The Evolution of the New York Game

From Randall Brown at SABR member John Thorn’s “Our Game” blog on September 29, 2011:

We first organized what we called the Gotham Base Ball club … in 1837. Among the members were Dr. John Miller, a popular physician of that day; John Murphy, a well-known hotelkeeper, and James Lee, president of the New York Chamber of Commerce.*

Creation or evolution? Baseball historians have argued a similar question for a century and a half. American invention or grownup English children’s game? The extensive 1887 testimony of William R. Wheaton, the game’s first umpire, provides satisfaction to both sides.

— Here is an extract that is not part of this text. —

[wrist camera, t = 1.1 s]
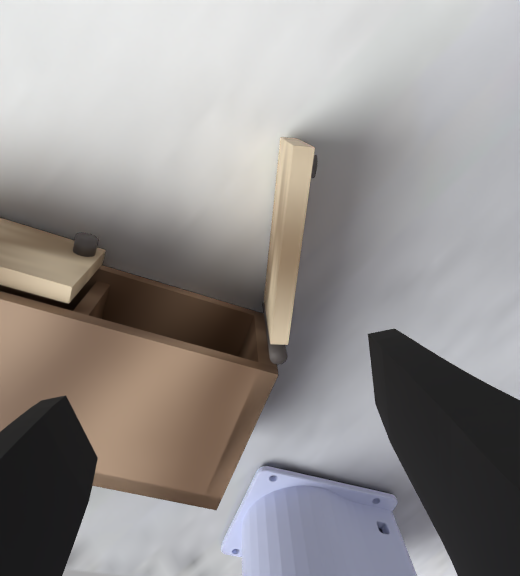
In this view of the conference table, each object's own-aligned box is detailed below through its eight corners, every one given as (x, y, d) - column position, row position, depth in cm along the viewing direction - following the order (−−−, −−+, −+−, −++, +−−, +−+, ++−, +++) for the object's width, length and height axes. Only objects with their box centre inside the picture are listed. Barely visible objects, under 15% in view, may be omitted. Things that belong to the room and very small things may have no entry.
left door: (289, 312, 20) (303, 365, 16) (262, 310, 20) (268, 364, 16) (312, 139, 17) (337, 150, 13) (279, 136, 17) (294, 145, 13)
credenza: (280, 286, 20) (294, 340, 15) (220, 431, 23) (216, 510, 19) (-80, 172, 17) (-197, 197, 12) (-87, 358, 20) (-180, 431, 16)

Wheaton turned 23 in the spring of 1837. He was newly married and had been practicing law for a year. According to John M. Ward, “Colonel James Lee, elected an honorary member of the Knickerbocker Club in 1846, said that he had often played the same game when a boy.”

The members of the club soon swelled beyond the fastidious notions of some of us, and we decided to withdraw and form a new organization we called the Knickerbocker.

The 1887 narrative leaps ahead eight years to the fall of 1845. Wheaton and W. H. Tucker were delegated to draft the rules and bylaws of the Knickerbocker Base Ball Club. On the occasion of the club’s first game at Elysian Fields, on October 6, Wheaton served as umpire, endorsing the score in the Knickerbocker game book.